## [WHAT THE EXERCISE ASKS]
Leaving out the images, repeat all the lines below exactly.

(Records drawn from a dataset)
◇ ◇ ◇ ◇ ◇ ◇ ◇

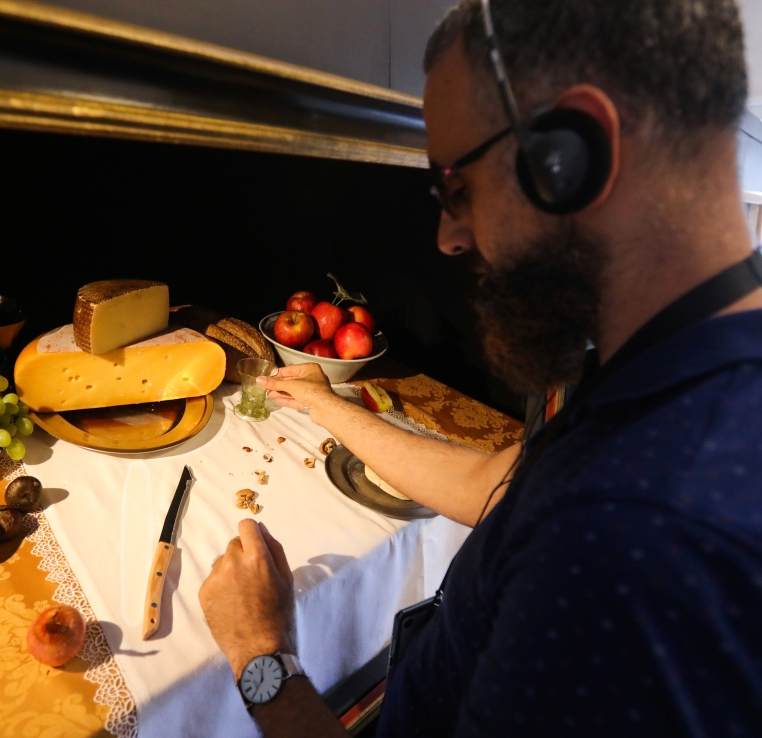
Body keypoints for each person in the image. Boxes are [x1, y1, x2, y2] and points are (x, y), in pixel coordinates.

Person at [199, 0, 762, 734]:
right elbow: (500, 488)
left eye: (455, 187)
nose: (449, 238)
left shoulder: (628, 540)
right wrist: (325, 404)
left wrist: (261, 656)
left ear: (573, 150)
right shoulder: (677, 368)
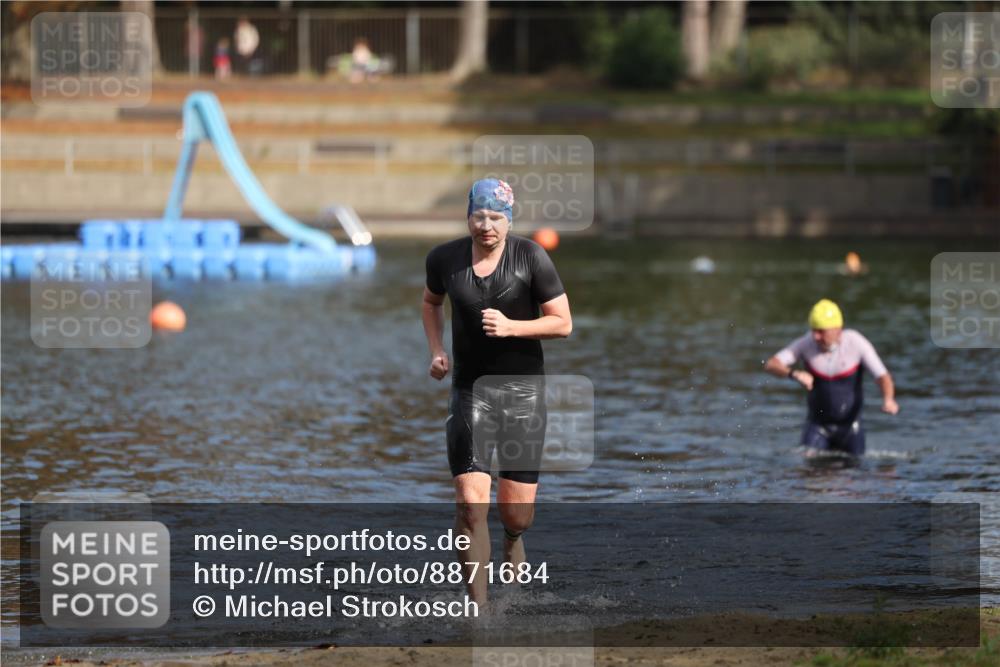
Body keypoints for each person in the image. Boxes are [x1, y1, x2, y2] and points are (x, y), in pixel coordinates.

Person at [422, 178, 572, 607]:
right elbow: (430, 303)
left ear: (508, 220)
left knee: (516, 513)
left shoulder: (532, 257)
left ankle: (512, 538)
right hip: (470, 392)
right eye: (478, 216)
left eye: (495, 218)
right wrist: (436, 351)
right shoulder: (444, 259)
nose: (486, 226)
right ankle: (479, 611)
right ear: (468, 216)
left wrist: (512, 327)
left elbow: (563, 322)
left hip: (524, 397)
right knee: (470, 504)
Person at [764, 299, 899, 457]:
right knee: (809, 475)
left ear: (838, 330)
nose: (815, 336)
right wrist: (794, 374)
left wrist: (888, 399)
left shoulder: (856, 343)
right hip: (817, 426)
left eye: (821, 331)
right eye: (814, 330)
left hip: (851, 428)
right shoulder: (806, 343)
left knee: (853, 475)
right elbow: (771, 364)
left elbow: (883, 376)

◇ ◇ ◇ ◇ ◇ ◇ ◇

## [TASK ANSWER]
Body keypoints for each person in the image. Boxes are [x1, y1, x2, y2] and points are (x, y), in pixel coordinates.

Person at [199, 0, 762, 734]:
right elbow: (500, 488)
left eye: (455, 187)
nose: (449, 238)
left shoulder: (628, 540)
right wrist: (325, 404)
left wrist: (261, 656)
left ear: (573, 150)
right shoulder: (677, 368)
Body keypoints for each person in the image. Boxes are [x1, y1, x2, y2] and points are (x, y), in pixel coordinates.

Person at [422, 178, 572, 607]:
right elbow: (430, 303)
left ear: (508, 220)
left knee: (516, 513)
left shoulder: (532, 257)
left ankle: (512, 538)
right hip: (470, 392)
right eye: (478, 216)
left eye: (495, 218)
right wrist: (436, 351)
right shoulder: (444, 259)
nose: (486, 226)
right ankle: (479, 611)
right ear: (468, 216)
left wrist: (512, 327)
left elbow: (563, 322)
left hip: (524, 397)
right knee: (470, 504)
Person at [764, 299, 899, 457]:
right knee: (809, 475)
left ear: (838, 330)
nose: (815, 336)
right wrist: (794, 374)
left wrist: (888, 399)
left shoulder: (856, 343)
right hip: (817, 426)
left eye: (821, 331)
right eye: (814, 330)
left hip: (851, 428)
right shoulder: (806, 343)
left knee: (853, 475)
right elbow: (771, 364)
left elbow: (883, 376)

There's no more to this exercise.